On CentOS 5.2 I found out that the audit daemon will crash when put under heavy load with it's default settings. I was using the CIS Benchmarks to help lock down some machines and made some of the changes they suggest for auditd. After making the changes I ran one of the scripts to find files that did not belong to any user or group currently on the system. Here is that line.
for PART in $(grep -v '^#' /etc/fstab | awk '( $3 ~ "ext[23]" ) { print $2 }' ); do find $PART -xdev -nouser -o -nogroup -print ; done
About halfway through the find the auditd would die with these messages in the syslog:
auditd[6135]: Cannot allocate audit reply
auditd[6135]: Cannot allocate audit reply, exiting
auditd[6135]: Error receiving audit netlink packet (No buffer space available)
auditd[6135]: Error setting audit daemon pid (No buffer space available)
The netlink error was because of the messages going to a syslog server getting cut off. That still did not explain why it died in the first place. After much googling of the error I found nothing. The only time I saw this error was from the source code of the original program. You know it's bad when that's the only spot the error shows up in.

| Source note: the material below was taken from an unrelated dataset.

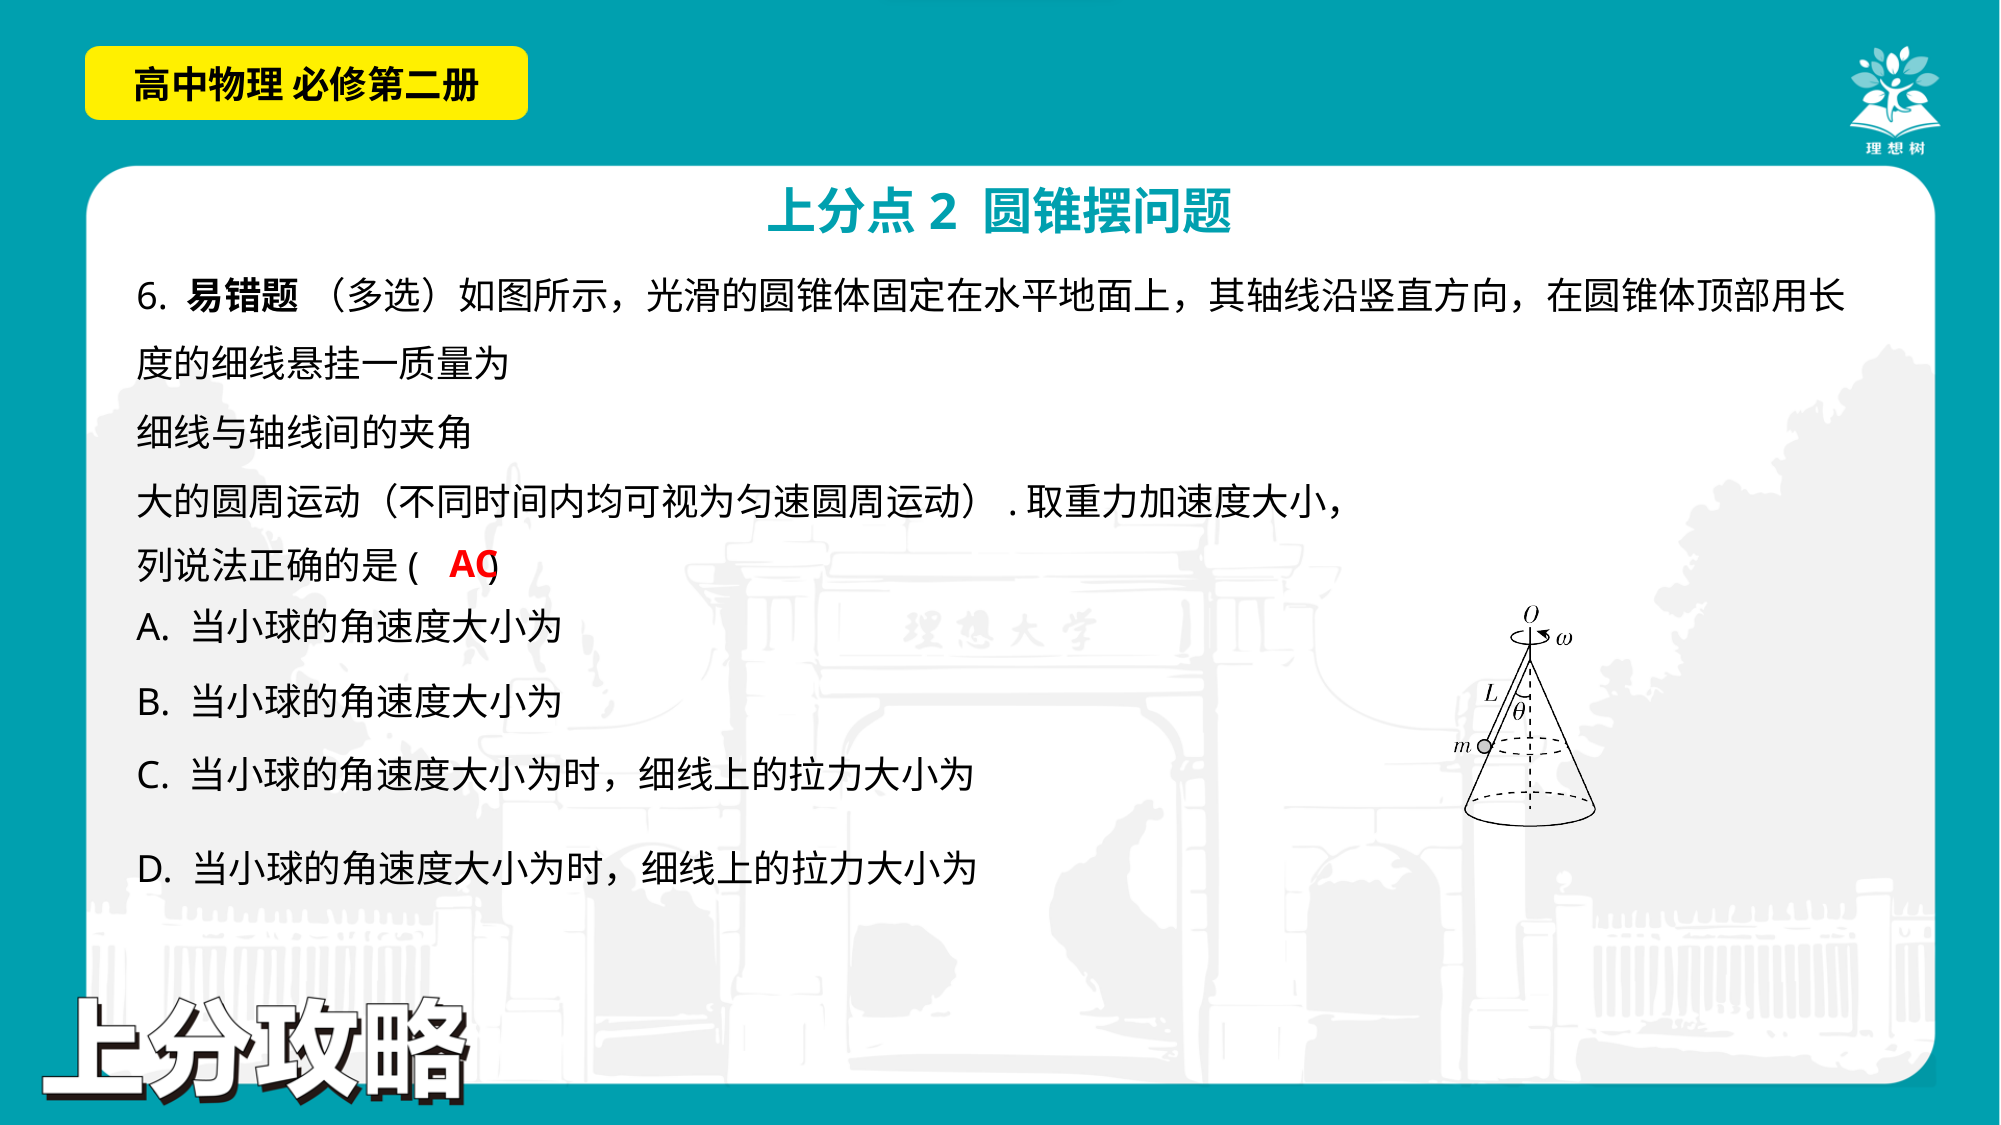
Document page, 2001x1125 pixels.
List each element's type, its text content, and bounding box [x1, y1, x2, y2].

After reading the man pages a few times for auditctl and bumping up the buffers (-b) to a massive number nothing would keep it from crashing on the find. Finally I saw the -r setting which is for rate limiting the messages. The -r setting in audit.rules file will set the limit in messages/sec. If the rate is non-zero and is exceeded, the failure flag is consulted by the kernel for action. The failure action could be do nothing, print a message, or just panic. Default panic action is to print a message. The default setting for rate limit is 0 which means no limit. With no limit the find must have been killing auditd. Setting the limit to 21000 (-r 21000) in the /etc/audit/audit.rules fixed it.
Just a warning. I believe this will keep some things from logging when it hits it's rate limit. So if your environment must have all audit logs then this might not be for you. The rate of 21000 is what I found to be high enough on my system so it would not crash auditd. You should experiment with bumping the limit higher if you can.